By Robert Hoffman, guest columnist
Bluebonnet News recently published Senator Robert Nichols’ article “My Five Cents” where he comments about the current status of issues discussed by legislation. He focuses on education and improving schools in Texas, yet many school districts continue suffering from poor student performance.
Notwithstanding the newest school accountability scores, what do they truly measure? Can school districts simply classify students by scores on standardized exams? With the most advanced examination methods and the most innovative technology in the classroom, have human potentials and learning tremendously improved the past 50 years? Or do school districts and their employees simply teach how to pass a test?
Does quantitative measurement honestly assess learning reliably? Since education deals with humans in an ever changing dynamic system, will numbers even approach revealing children’s talents and human potentials? Although schools strongly push success in mathematics and science, what about the creative, affective domains, such as the arts, music, and theater?
Have the districts forsaken a holistic approach to developing children?
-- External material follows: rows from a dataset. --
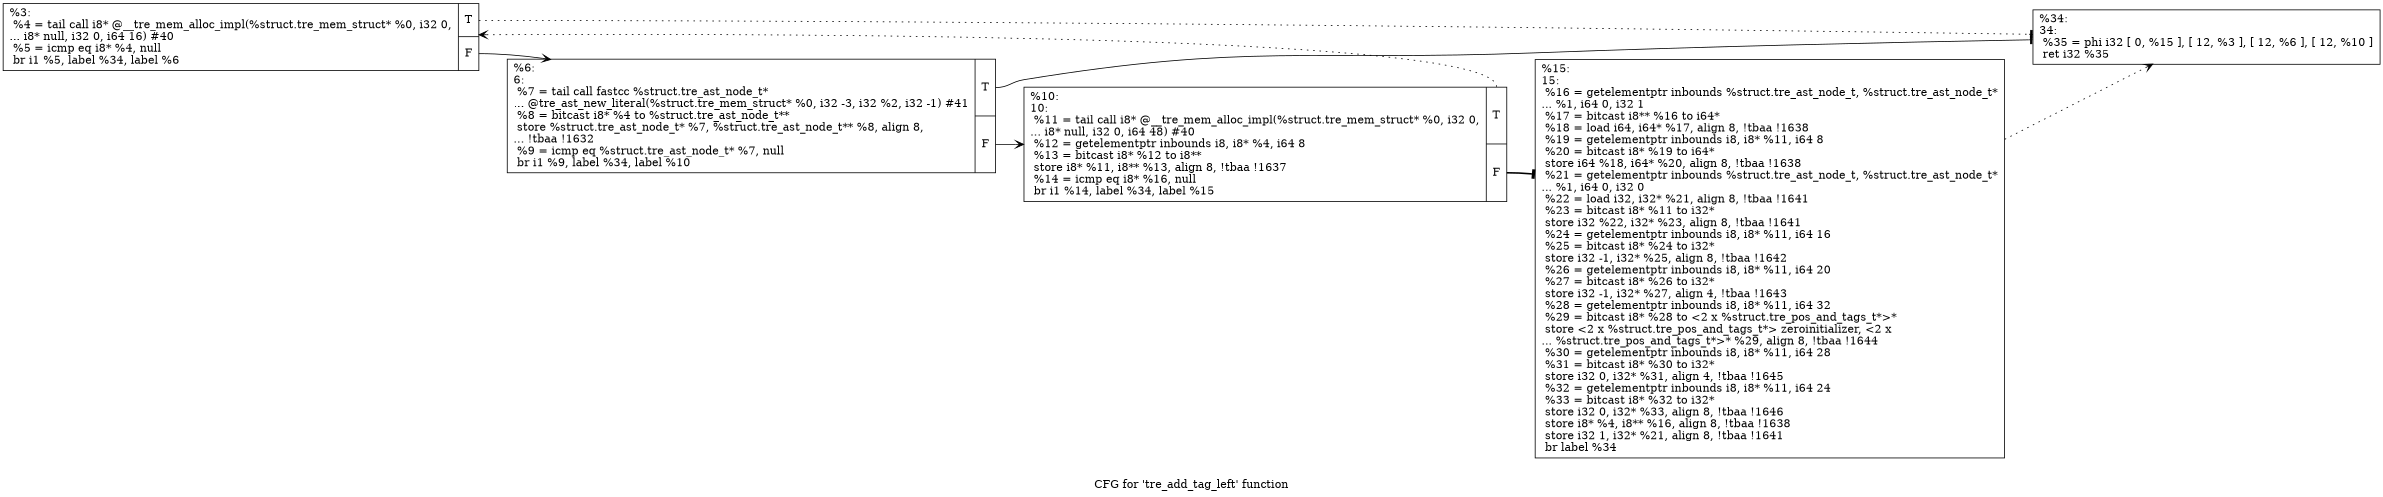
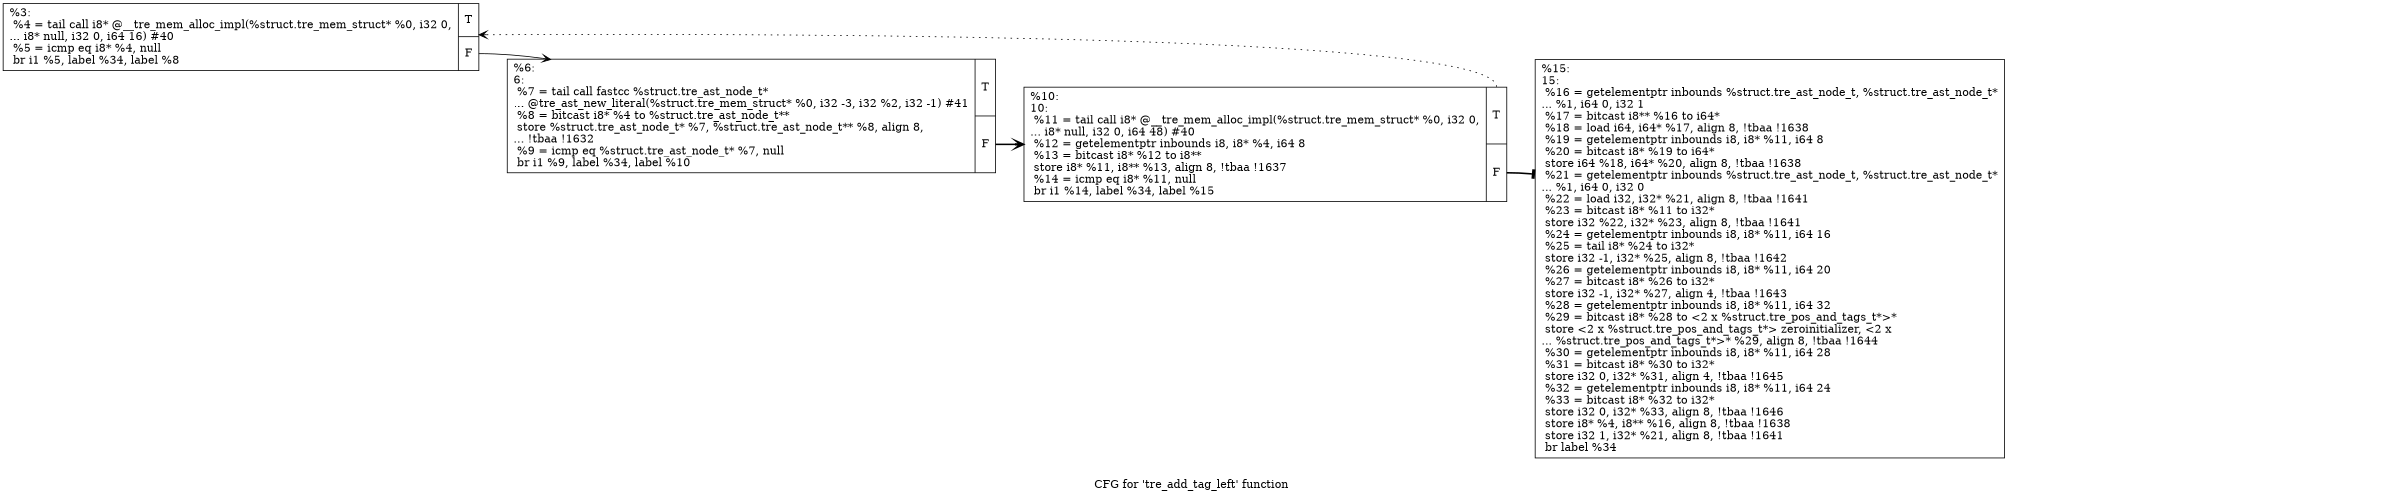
  digraph {
    label="CFG for 'tre_add_tag_left' function"
    rankdir=LR
    node [shape=record]
    edge [arrowhead=vee style=dotted tailport=s0]
-   n1 [label="{%3:\l  %4 = tail call i8* @__tre_mem_alloc_impl(%struct.tre_mem_struct* %0, i32 0,\l... i8* null, i32 0, i64 16) #40\l  %5 = icmp eq i8* %4, null\l  br i1 %5, label %34, label %6\l|{<s0>T|<s1>F}}"]
-   n2 [label="{%34:\l34:                                               \l  %35 = phi i32 [ 0, %15 ], [ 12, %3 ], [ 12, %6 ], [ 12, %10 ]\l  ret i32 %35\l}"]
+   n1 [label="{%3:\l  %4 = tail call i8* @__tre_mem_alloc_impl(%struct.tre_mem_struct* %0, i32 0,\l... i8* null, i32 0, i64 16) #40\l  %5 = icmp eq i8* %4, null\l  br i1 %5, label %34, label %8\l|{<s0>T|<s1>F}}"]
    n3 [label="{%6:\l6:                                                \l  %7 = tail call fastcc %struct.tre_ast_node_t*\l... @tre_ast_new_literal(%struct.tre_mem_struct* %0, i32 -3, i32 %2, i32 -1) #41\l  %8 = bitcast i8* %4 to %struct.tre_ast_node_t**\l  store %struct.tre_ast_node_t* %7, %struct.tre_ast_node_t** %8, align 8,\l... !tbaa !1632\l  %9 = icmp eq %struct.tre_ast_node_t* %7, null\l  br i1 %9, label %34, label %10\l|{<s0>T|<s1>F}}"]
-   n4 [label="{%10:\l10:                                               \l  %11 = tail call i8* @__tre_mem_alloc_impl(%struct.tre_mem_struct* %0, i32 0,\l... i8* null, i32 0, i64 48) #40\l  %12 = getelementptr inbounds i8, i8* %4, i64 8\l  %13 = bitcast i8* %12 to i8**\l  store i8* %11, i8** %13, align 8, !tbaa !1637\l  %14 = icmp eq i8* %16, null\l  br i1 %14, label %34, label %15\l|{<s0>T|<s1>F}}"]
-   n5 [label="{%15:\l15:                                               \l  %16 = getelementptr inbounds %struct.tre_ast_node_t, %struct.tre_ast_node_t*\l... %1, i64 0, i32 1\l  %17 = bitcast i8** %16 to i64*\l  %18 = load i64, i64* %17, align 8, !tbaa !1638\l  %19 = getelementptr inbounds i8, i8* %11, i64 8\l  %20 = bitcast i8* %19 to i64*\l  store i64 %18, i64* %20, align 8, !tbaa !1638\l  %21 = getelementptr inbounds %struct.tre_ast_node_t, %struct.tre_ast_node_t*\l... %1, i64 0, i32 0\l  %22 = load i32, i32* %21, align 8, !tbaa !1641\l  %23 = bitcast i8* %11 to i32*\l  store i32 %22, i32* %23, align 8, !tbaa !1641\l  %24 = getelementptr inbounds i8, i8* %11, i64 16\l  %25 = bitcast i8* %24 to i32*\l  store i32 -1, i32* %25, align 8, !tbaa !1642\l  %26 = getelementptr inbounds i8, i8* %11, i64 20\l  %27 = bitcast i8* %26 to i32*\l  store i32 -1, i32* %27, align 4, !tbaa !1643\l  %28 = getelementptr inbounds i8, i8* %11, i64 32\l  %29 = bitcast i8* %28 to \<2 x %struct.tre_pos_and_tags_t*\>*\l  store \<2 x %struct.tre_pos_and_tags_t*\> zeroinitializer, \<2 x\l... %struct.tre_pos_and_tags_t*\>* %29, align 8, !tbaa !1644\l  %30 = getelementptr inbounds i8, i8* %11, i64 28\l  %31 = bitcast i8* %30 to i32*\l  store i32 0, i32* %31, align 4, !tbaa !1645\l  %32 = getelementptr inbounds i8, i8* %11, i64 24\l  %33 = bitcast i8* %32 to i32*\l  store i32 0, i32* %33, align 8, !tbaa !1646\l  store i8* %4, i8** %16, align 8, !tbaa !1638\l  store i32 1, i32* %21, align 8, !tbaa !1641\l  br label %34\l}"]
-   n1 -> n2 [arrowhead=tee]
+   n4 [label="{%10:\l10:                                               \l  %11 = tail call i8* @__tre_mem_alloc_impl(%struct.tre_mem_struct* %0, i32 0,\l... i8* null, i32 0, i64 48) #40\l  %12 = getelementptr inbounds i8, i8* %4, i64 8\l  %13 = bitcast i8* %12 to i8**\l  store i8* %11, i8** %13, align 8, !tbaa !1637\l  %14 = icmp eq i8* %11, null\l  br i1 %14, label %34, label %15\l|{<s0>T|<s1>F}}"]
+   n5 [label="{%15:\l15:                                               \l  %16 = getelementptr inbounds %struct.tre_ast_node_t, %struct.tre_ast_node_t*\l... %1, i64 0, i32 1\l  %17 = bitcast i8** %16 to i64*\l  %18 = load i64, i64* %17, align 8, !tbaa !1638\l  %19 = getelementptr inbounds i8, i8* %11, i64 8\l  %20 = bitcast i8* %19 to i64*\l  store i64 %18, i64* %20, align 8, !tbaa !1638\l  %21 = getelementptr inbounds %struct.tre_ast_node_t, %struct.tre_ast_node_t*\l... %1, i64 0, i32 0\l  %22 = load i32, i32* %21, align 8, !tbaa !1641\l  %23 = bitcast i8* %11 to i32*\l  store i32 %22, i32* %23, align 8, !tbaa !1641\l  %24 = getelementptr inbounds i8, i8* %11, i64 16\l  %25 = tail i8* %24 to i32*\l  store i32 -1, i32* %25, align 8, !tbaa !1642\l  %26 = getelementptr inbounds i8, i8* %11, i64 20\l  %27 = bitcast i8* %26 to i32*\l  store i32 -1, i32* %27, align 4, !tbaa !1643\l  %28 = getelementptr inbounds i8, i8* %11, i64 32\l  %29 = bitcast i8* %28 to \<2 x %struct.tre_pos_and_tags_t*\>*\l  store \<2 x %struct.tre_pos_and_tags_t*\> zeroinitializer, \<2 x\l... %struct.tre_pos_and_tags_t*\>* %29, align 8, !tbaa !1644\l  %30 = getelementptr inbounds i8, i8* %11, i64 28\l  %31 = bitcast i8* %30 to i32*\l  store i32 0, i32* %31, align 4, !tbaa !1645\l  %32 = getelementptr inbounds i8, i8* %11, i64 24\l  %33 = bitcast i8* %32 to i32*\l  store i32 0, i32* %33, align 8, !tbaa !1646\l  store i8* %4, i8** %16, align 8, !tbaa !1638\l  store i32 1, i32* %21, align 8, !tbaa !1641\l  br label %34\l}"]
    n1 -> n3 [style=solid tailport=s1]
-   n3 -> n2 [arrowhead=tee style=solid]
-   n3 -> n4 [style=solid tailport=s1]
+   n3 -> n4 [style=bold tailport=s1]
    n4 -> n1
    n4 -> n5 [arrowhead=tee style=bold tailport=s1]
-   n5 -> n2
  }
How can schools help children progress into a higher humanity that looks at a space explorer with equal weight as a philosopher and musician? What types of instruction and education produce young men and women with benevolent, high morals and altruistic qualities towards bettering the human race?
Perhaps legislators need to reflect about the long term results about quantitative methods to evaluate and improve education. Fund more money? Employ more technology?
Obviously, the results from the past 50 years show limited benefits at best.
Life, in all of its fullness, means human potentials realized. Now, how do we begin?